> **Aim of the task**
Decide whether each statement agrees with the interest income text, answering yes or no and quoting the words that settle it. 1. Interest and dividend income for the three months ended September 30, 2009 was $6.2 million. 2. The yield on interest-earning assets rose by 48 basis points. 3. For the nine months ended September 30, 2009, interest and dividend income fell by 6.3%.

> **Document**
=======

INTEREST INCOME. Interest and dividend income decreased by $417,000 or 6.3%, to $6.2 million for the three months ended September 30, 2009 from $6.7 million for three months ended September 30, 2008. The decrease in interest income was the result of a decrease in the yield of 48 basis points on interest earning assets partially offset by an increase in the average balances of interest-earning assets of $10.3 million during the 2009 period. For the nine months ended September 30, 2009, interest and dividend income decreased by $1.4 million or 7.0%, to $18.7 million from $20.1 million for the nine months ended September 30, 2008.

=======

> **Data lines**

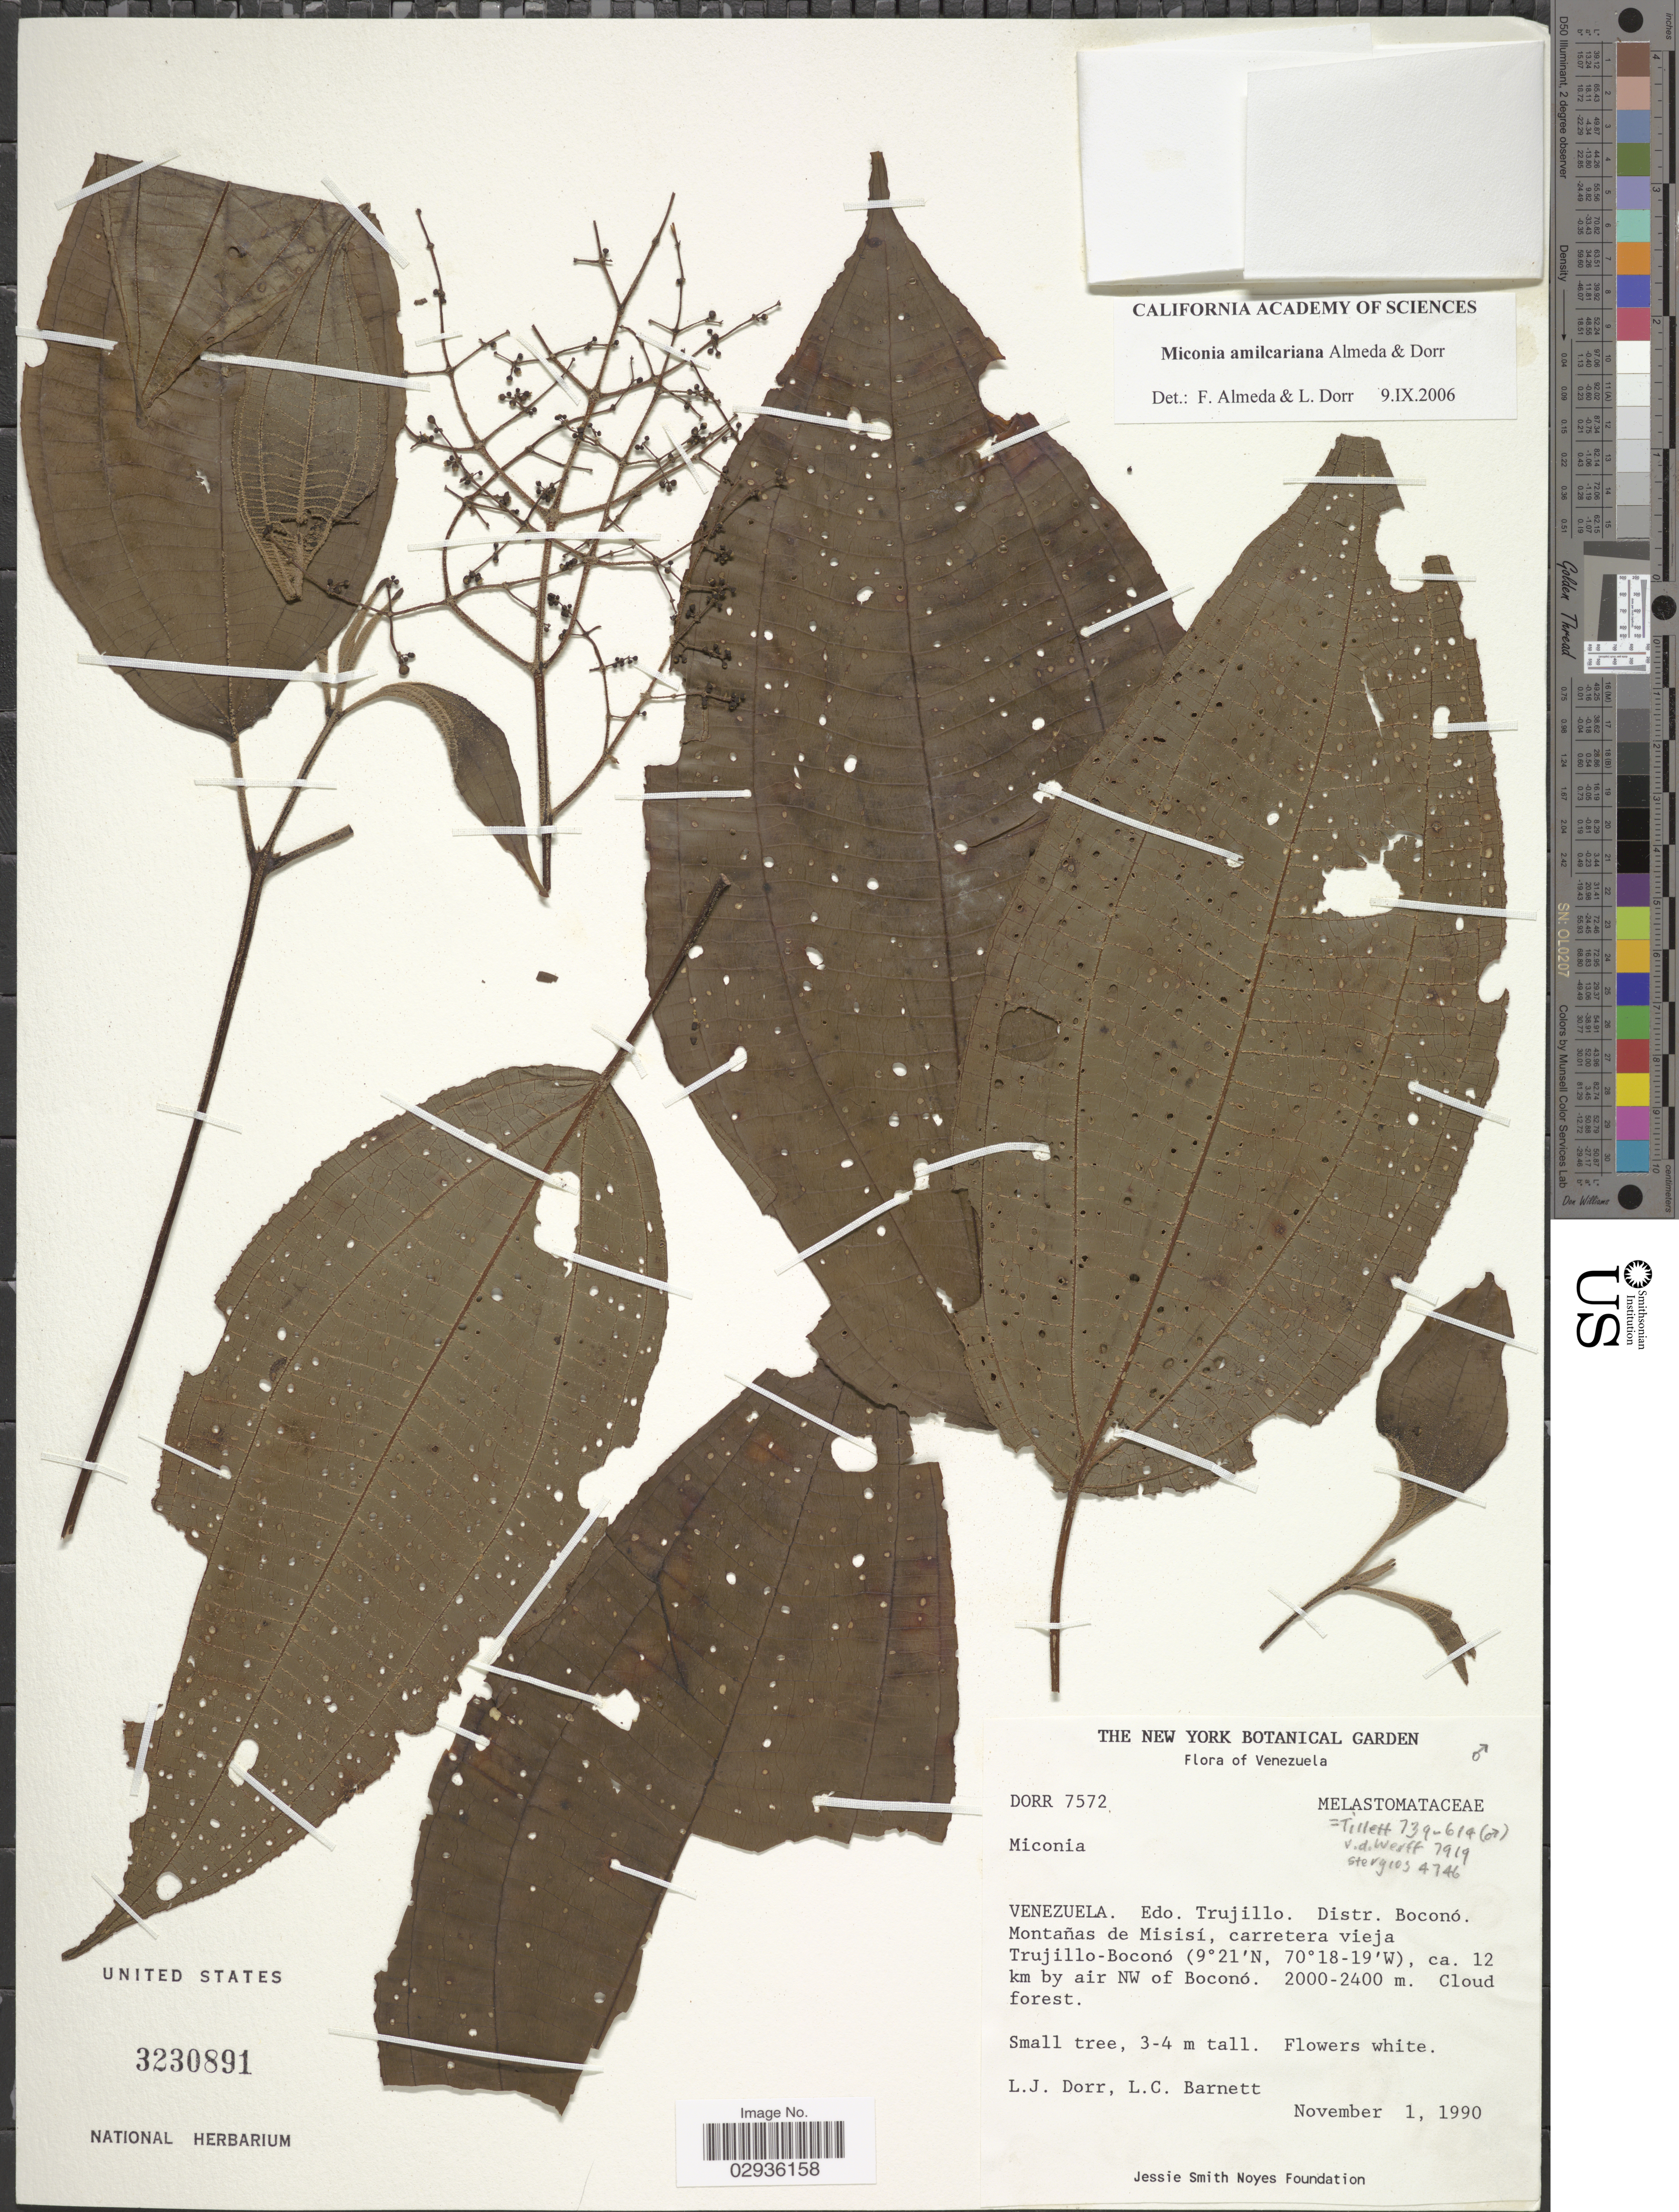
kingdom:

=======

> **Complete response**
1. Yes: "to $6.2 million for the three months ended September 30, 2009"
2. No: "a decrease in the yield of 48 basis points on interest earning assets"
3. No: "interest and dividend income decreased by $1.4 million or 7.0%"